____ 원본 자료
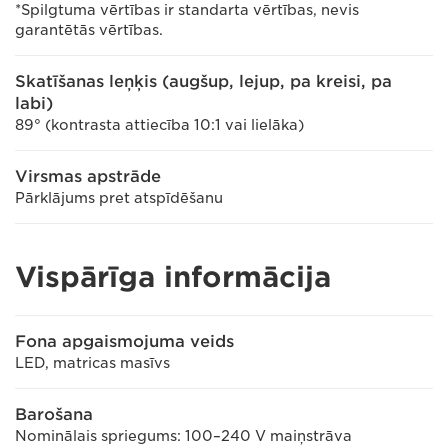
*Spilgtuma vērtības ir standarta vērtības, nevis
garantētās vērtības.
Skatīšanas leņķis (augšup, lejup, pa kreisi, pa
labi)
89° (kontrasta attiecība 10:1 vai lielāka)
Virsmas apstrāde
Pārklājums pret atspīdēšanu
Vispārīga informācija
Fona apgaismojuma veids
LED, matricas masīvs
Barošana
Nominālais spriegums: 100–240 V maiņstrāva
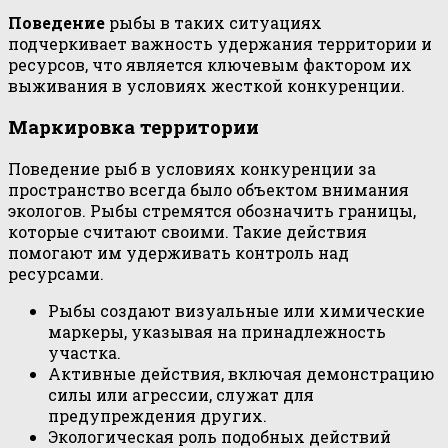
Поведение
рыбы в таких ситуациях
подчеркивает важность удержания территории и
ресурсов, что является ключевым фактором их
выживания в условиях жесткой конкуренции.
Маркировка территории
Поведение рыб в условиях конкуренции за
пространство всегда было объектом внимания
экологов. Рыбы стремятся обозначить границы,
которые считают своими. Такие действия
помогают им удерживать контроль над
ресурсами.
Рыбы создают визуальные или химические
маркеры, указывая на принадлежность
участка.
Активные действия, включая демонстрацию
силы или агрессии, служат для
предупреждения других.
Экологическая роль подобных действий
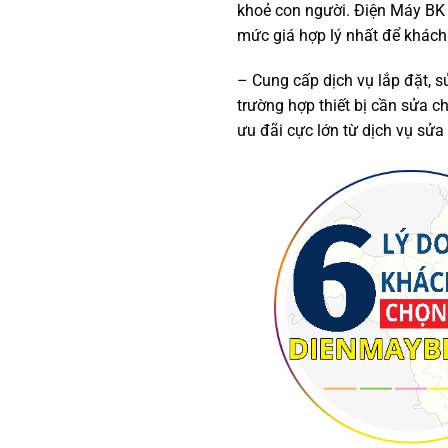
khoẻ con người. Điện Máy BK
mức giá hợp lý nhất để khác
– Cung cấp dịch vụ lắp đặt, s
trường hợp thiết bị cần sửa
ưu đãi cực lớn từ dịch vụ sửa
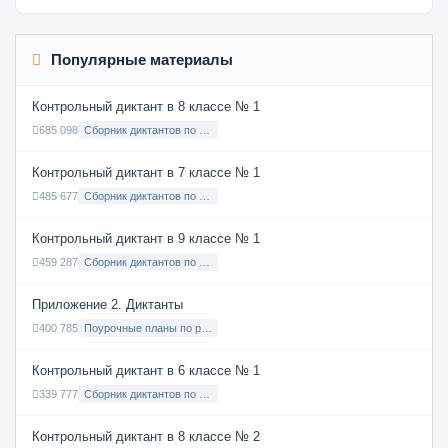
Популярные материалы
Контрольный диктант в 8 классе № 1
685 098
Сборник диктантов по Русскому языку в 8 классе с русским языком обучения
Контрольный диктант в 7 классе № 1
485 677
Сборник диктантов по Русскому языку в 7 классе с русским языком обучения
Контрольный диктант в 9 классе № 1
459 287
Сборник диктантов по Русскому языку в 9 классе с русским языком обучения
Приложение 2. Диктанты
400 785
Поурочные планы по русскому языку 7 класс
Контрольный диктант в 6 классе № 1
339 777
Сборник диктантов по Русскому языку в 6 классе с русским языком обучения
Контрольный диктант в 8 классе № 2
________
• 과제:
위 기록에서 "dịch"라는 단어가 들어 있는 줄을 모두 골라 그대로 옮겨 쓰세요.

• 답변:
– Cung cấp dịch vụ lắp đặt, s
ưu đãi cực lớn từ dịch vụ sửa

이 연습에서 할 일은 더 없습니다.